A European consortium has secured a €1m Eurostars grant to develop Nexopore, a wireless electroporation-based delivery technology designed to improve the administration of nucleic acid therapeutics.

The WiFIX project brings together HHC Medical in Denmark, Caszyme in Lithuania and AlveoliX in Switzerland, combining expertise in electroporation systems, CRISPR gene editing tools and organ-on-chip testing platforms. The collaboration aims to address one of the key limitations in gene and nucleic acid therapies: safe and efficient delivery to target cells.

Nucleic acid therapeutics have shown strong clinical promise but continue to face a translational barrier, with delivery challenges contributing to safety issues and trial failures. The consortium said that a significant proportion of recent gene therapy trials using adeno-associated virus (AAV) vectors have reported safety concerns linked to delivery mechanisms.

Nexopore is based on wireless radiofrequency electroporation (WEP), a technique that creates temporary pores in cell membranes to enable uptake of therapeutic molecules. The system is designed as a benchtop platform intended for research and translational use, with potential application in CRISPR-based gene editing workflows.
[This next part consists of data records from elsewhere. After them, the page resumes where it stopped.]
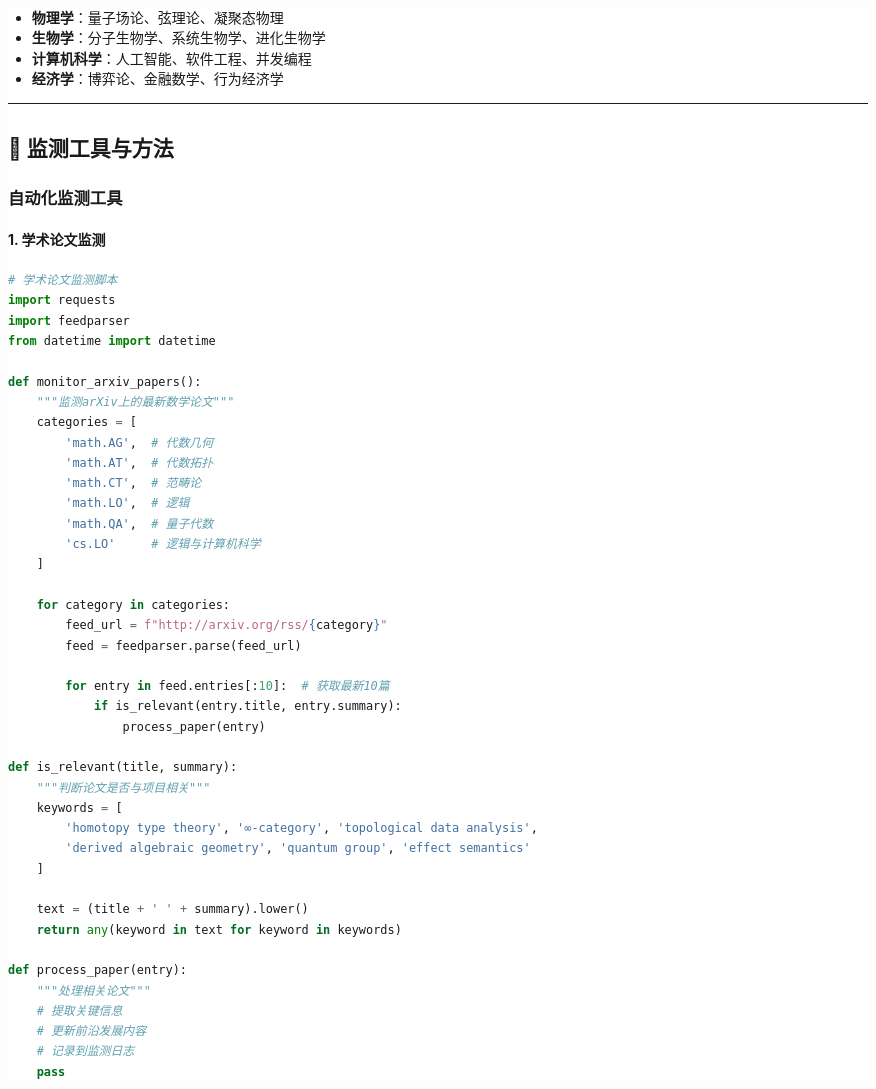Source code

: - **物理学**：量子场论、弦理论、凝聚态物理
- **生物学**：分子生物学、系统生物学、进化生物学
- **计算机科学**：人工智能、软件工程、并发编程
- **经济学**：博弈论、金融数学、行为经济学

---

## 🔧 监测工具与方法

### 自动化监测工具

#### 1. 学术论文监测

```python
# 学术论文监测脚本
import requests
import feedparser
from datetime import datetime

def monitor_arxiv_papers():
    """监测arXiv上的最新数学论文"""
    categories = [
        'math.AG',  # 代数几何
        'math.AT',  # 代数拓扑
        'math.CT',  # 范畴论
        'math.LO',  # 逻辑
        'math.QA',  # 量子代数
        'cs.LO'     # 逻辑与计算机科学
    ]
    
    for category in categories:
        feed_url = f"http://arxiv.org/rss/{category}"
        feed = feedparser.parse(feed_url)
        
        for entry in feed.entries[:10]:  # 获取最新10篇
            if is_relevant(entry.title, entry.summary):
                process_paper(entry)

def is_relevant(title, summary):
    """判断论文是否与项目相关"""
    keywords = [
        'homotopy type theory', '∞-category', 'topological data analysis',
        'derived algebraic geometry', 'quantum group', 'effect semantics'
    ]
    
    text = (title + ' ' + summary).lower()
    return any(keyword in text for keyword in keywords)

def process_paper(entry):
    """处理相关论文"""
    # 提取关键信息
    # 更新前沿发展内容
    # 记录到监测日志
    pass
```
Niels Jerichau Clausen, chief executive officer and co-founder of HHC Medical, said: “For researchers and developers, current tools (viral vectors, LNPs, galvanic electroporation) impose safety, scalability, or functional limits and drive costly transitions from laboratory to clinic. Therefore, we are delighted to receive this Eurostars grant and looking forward to working with our partners to deliver Nexopore. This could improve access to the latest therapies for the 300 million people with genetic disorders.”
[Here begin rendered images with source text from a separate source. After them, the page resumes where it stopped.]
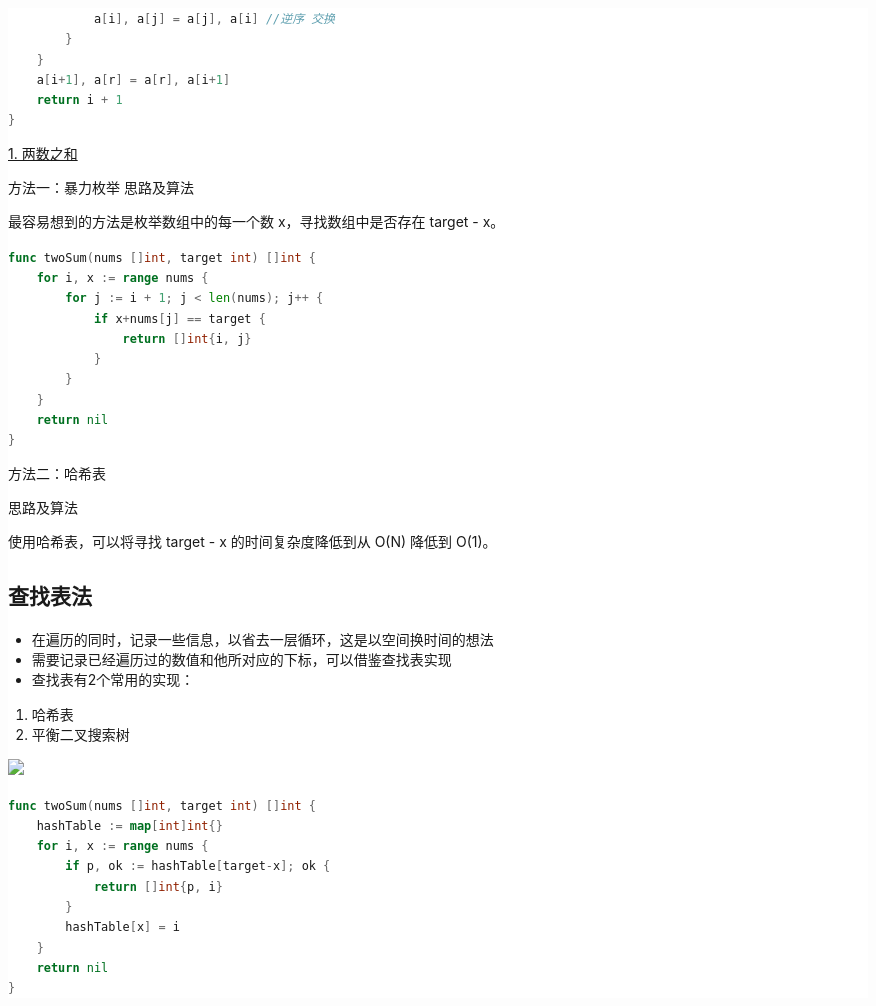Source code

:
 ```go
			a[i], a[j] = a[j], a[i] //逆序 交换
		}
	}
	a[i+1], a[r] = a[r], a[i+1]
	return i + 1
}
```


[1. 两数之和](https://leetcode-cn.com/problems/two-sum/)


方法一：暴力枚举
思路及算法

最容易想到的方法是枚举数组中的每一个数 x，寻找数组中是否存在 target - x。

```go
func twoSum(nums []int, target int) []int {
	for i, x := range nums {
		for j := i + 1; j < len(nums); j++ {
			if x+nums[j] == target {
				return []int{i, j}
			}
		}
	}
	return nil
}
```
方法二：哈希表

思路及算法

使用哈希表，可以将寻找 target - x 的时间复杂度降低到从 O(N) 降低到 O(1)。

## 查找表法

- 在遍历的同时，记录一些信息，以省去一层循环，这是以空间换时间的想法
- 需要记录已经遍历过的数值和他所对应的下标，可以借鉴查找表实现
- 查找表有2个常用的实现：
1. 哈希表
2. 平衡二叉搜索树

![](http://ww1.sinaimg.cn/large/007daNw2ly1goda8rlev9j31qu0vs42j.jpg)



```go
func twoSum(nums []int, target int) []int {
	hashTable := map[int]int{}
	for i, x := range nums {
		if p, ok := hashTable[target-x]; ok {
			return []int{p, i}
		}
		hashTable[x] = i
	}
	return nil
}
```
Caszyme, which specialises in CRISPR-Cas gene editing technologies, said the approach could improve delivery specificity and reduce immunogenicity risks compared with existing methods. Giedrius Gasiūnas, chief executive officer of Caszyme, said wireless electroporation may help enable in vivo delivery without the need for viral vectors, proprietary buffers or nanoparticles.

He added: “Wireless electroporation provides enhanced delivery specificity and eliminates immunogenicity risks, improving the safety profile of gene therapies. We envision Nexopore changing the therapeutic delivery paradigm by enabling in vivo delivery without the use of proprietary buffers, nanoparticles, or viral vectors. Our task now is to present a fully functional prototype device compatible with CRISPR-Cas cargo delivery.”

AlveoliX will contribute organ-on-chip systems to support preclinical validation and reduce reliance on animal models. Nina Hobi, chief executive officer of AlveoliX, said human-relevant in vitro models are essential for bridging the gap between laboratory research and clinical translation, helping to de-risk gene editing approaches earlier in development.

The WiFIX project is scheduled for completion in March 2028 and aims to deliver a functional prototype of the Nexopore system.